Троцкий выступил 27 ноября на стадионе Копенгагена в присутствии примерно 2500 человек. Значительная часть пришла из любопытства, чтобы взглянуть на знаменитую скандальную фигуру и послушать речь человека, осмеливавшегося выступить против советского властителя. Но немало было и страстных друзей и врагов. Сторонники, которых было значительно меньше, неоднократно прерывали его возгласами одобрения. Вначале слышались обвинительные выкрики и даже свист, но ораторское искусство Троцкого, которое, как оказалось, ничуть не угасло за пять лет, когда он был лишен возможности выступать на публике, привлекло к нему симпатии почти всей аудитории. Так что вскоре противники замолчали, а наиболее удачные места выступления все чаще прерывались аплодисментами.
На одном дыхании была произнесена большая речь, содержавшая попытку доказать закономерность и неизбежность Октябрьской революции и перспективы развития всего человечества по ее образцу. Организаторы попросили власти разрешить трансляцию выступления по национальному радио под нейтральным названием «Что такое Октябрьская революция», но получили отказ, мотивированный отрицательным решением короля.[1293]
Троцкий говорил по-немецки, которым владел в достаточной степени, чтобы произносить на нем политические речи. Он, правда, начал выступление извинениями по поводу незнания датского языка, что лишало его «возможности следить непосредственно, по первоисточникам и в оригинале, за скандинавской жизнью и скандинавской литературой. А это большая потеря!». Сразу понравившись этими словами аудитории, оратор выразил теплые чувства к Дании и ее столице, а от высказанных симпатий плавно перешел к истории и политике.
Последовал рассказ, который Троцкий представлял как беспристрастный анатомический срез, но по существу являвшийся апологией того дела, за которое главную политическую ответственность несли Ленин и он сам.

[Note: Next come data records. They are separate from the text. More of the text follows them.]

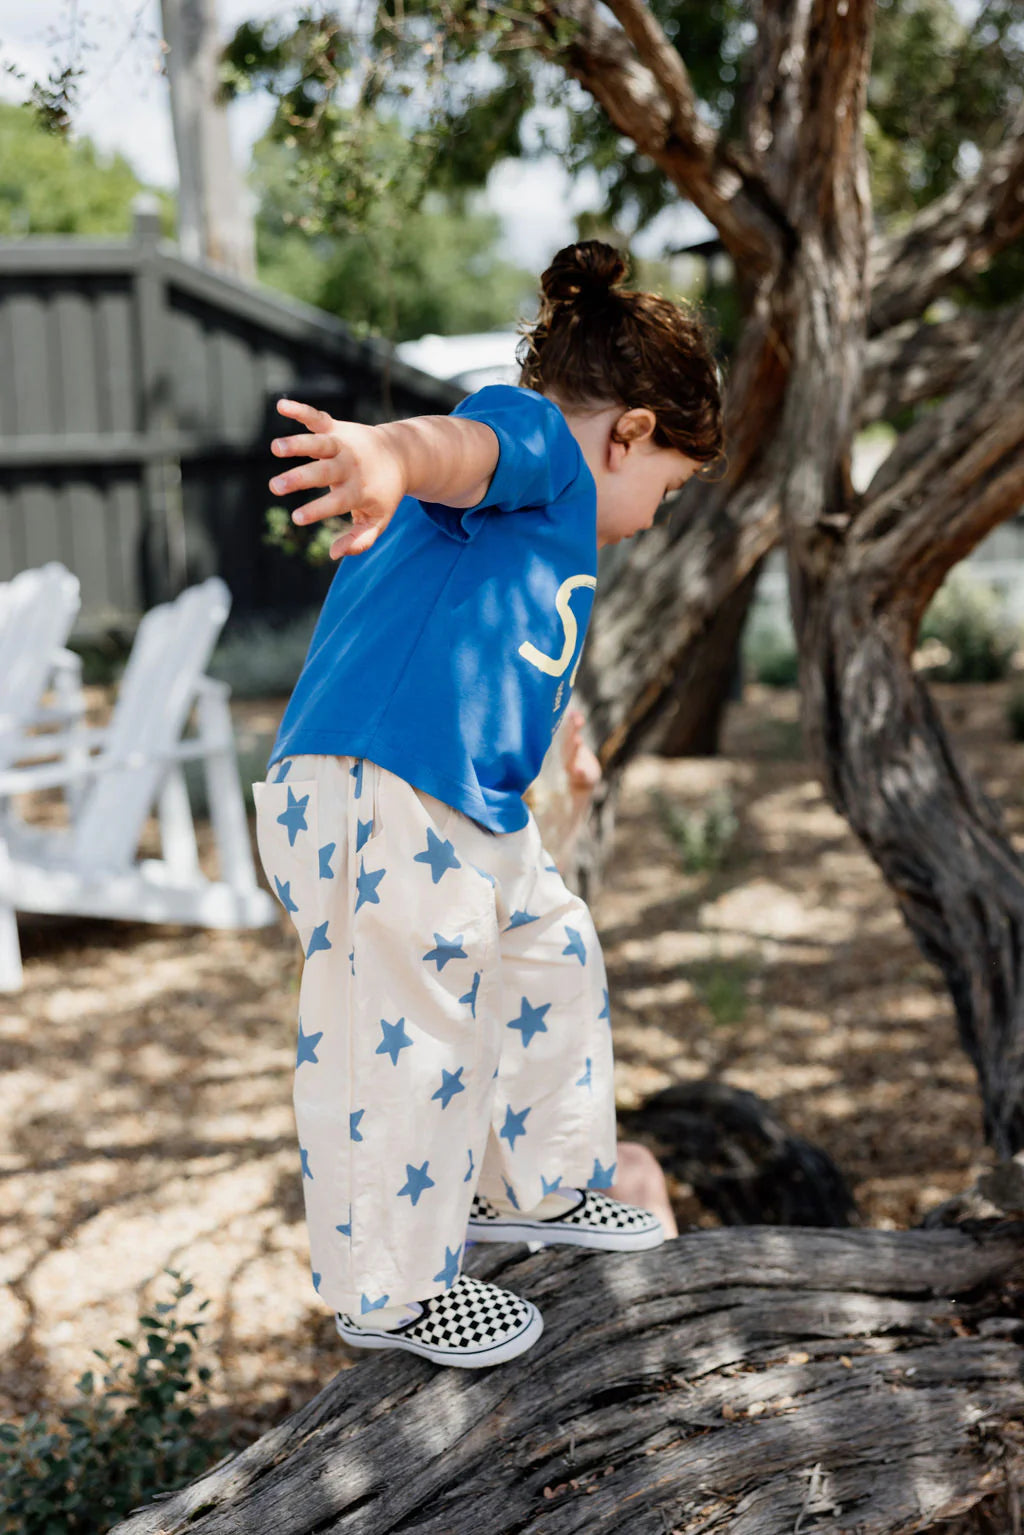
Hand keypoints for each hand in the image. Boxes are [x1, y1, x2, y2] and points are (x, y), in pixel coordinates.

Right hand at [268, 399, 406, 558]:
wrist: (402, 454)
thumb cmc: (384, 493)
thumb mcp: (379, 520)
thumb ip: (360, 540)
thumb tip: (334, 554)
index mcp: (358, 490)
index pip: (336, 502)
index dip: (317, 510)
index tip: (297, 518)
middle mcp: (349, 466)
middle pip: (323, 472)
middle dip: (299, 478)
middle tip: (275, 487)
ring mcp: (342, 445)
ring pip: (319, 444)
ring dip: (298, 444)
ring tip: (276, 448)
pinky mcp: (336, 428)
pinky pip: (317, 418)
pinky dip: (301, 410)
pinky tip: (280, 405)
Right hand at [561, 710, 601, 794]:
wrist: (581, 783)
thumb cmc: (578, 759)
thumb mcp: (575, 742)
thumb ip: (574, 728)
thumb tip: (573, 711)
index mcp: (566, 745)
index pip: (568, 732)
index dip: (571, 722)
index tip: (575, 712)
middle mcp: (567, 754)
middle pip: (569, 741)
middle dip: (573, 731)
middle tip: (578, 721)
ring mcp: (573, 766)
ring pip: (572, 757)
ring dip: (574, 748)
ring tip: (578, 740)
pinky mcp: (580, 777)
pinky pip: (579, 775)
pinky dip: (579, 772)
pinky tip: (580, 769)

При этом он продемонстрировал хорошее знание политической и художественной литературы, в том числе новейших изданий, чем буквально щеголял, вплоть до содержания книги итальянского фашистского теоретика Курцио Малапарте, который в этой книге об Октябрьском перевороте «заставлял» Ленина и Троцкого вступать в диалоги (первый у него стоял на национальной, второй — на интернациональной почве).
Лектор ни словом не упоминал ни Сталина, ни верхушку ВКП(б) в целом, как будто страна жила и развивалась в каком-то пространстве, где действуют объективные законы, но нет руководителей. Причины были ясны: вступление в дискуссию по поводу сталинизма вызвало бы недовольство датских властей и негодование полпредства СССР. Полпреду Кобецкому можно было посочувствовать: в результате недовольства Сталина его голова могла скатиться с плеч на несколько лет раньше, чем это произошло в действительности.[1294]
Что касается «жертв революции», то вопрос о них Троцкий объявил бесплодным, риторическим и даже своеобразным «бухгалтерским балансом». «Меланхолические размышления не мешали до сих пор людям ни рожать, ни рождаться», — заявлял он во всеуслышание в датской столице. Поразительно, что такого рода рассуждения, которые, казалось бы, должны вызвать возмущение своей аморальностью, были встречены аплодисментами.
В выступлении встречались и просто анекдотические пассажи. «Недалек уже час, — говорил Троцкий, — когда наука, играя, разрешит задачу алхимии и станет превращать навоз в золото, а золото в навоз. Там, где неистовствовали демоны и фурии природы, ныне все смелее повелевает индустриальная воля человека». Разумеется, это произойдет при коммунизме, предвещал лектор. (В иных выступлениях Троцкий был недалек от другого, более реалистического анекдота по поводу великого химика Сталина, который одинаково легко превращал людей в дерьмо, а дерьмо в людей!)
Между прочим, как раз вслед за этим анекдотическим местом лекции Троцкий неожиданно сорвал аплодисменты той части аудитории, на одобрение которой отнюдь не рассчитывал. Когда он заявил, что «реформация явилась первым успехом критического разума в той области, где царила мертвая тишина», вдруг раздались крики «браво!» со стороны студентов-теологов, которые, видимо, не очень хорошо знали о преследовании Церкви в Советской России и об активном участии Троцкого в этих преследованиях.
В Копенгагене ему удалось провести совещание с группой своих политических сторонников (примерно 30 человек, приехавших из соседних стран). Судя по письму «О состоянии левой оппозиции», с которым Троцкий обратился к секциям по возвращении в Турцию,[1295] на совещании шли споры, выдвигались взаимные обвинения, подвергались особой критике испанские оппозиционеры. Троцкий, оставаясь верным себе, остро упрекал последних, что они выдвинули в состав Административного секретариата (так теперь стали обычно называть координационный международный орган) того самого Милля, которого теперь Троцкий считал «политическим ничтожеством».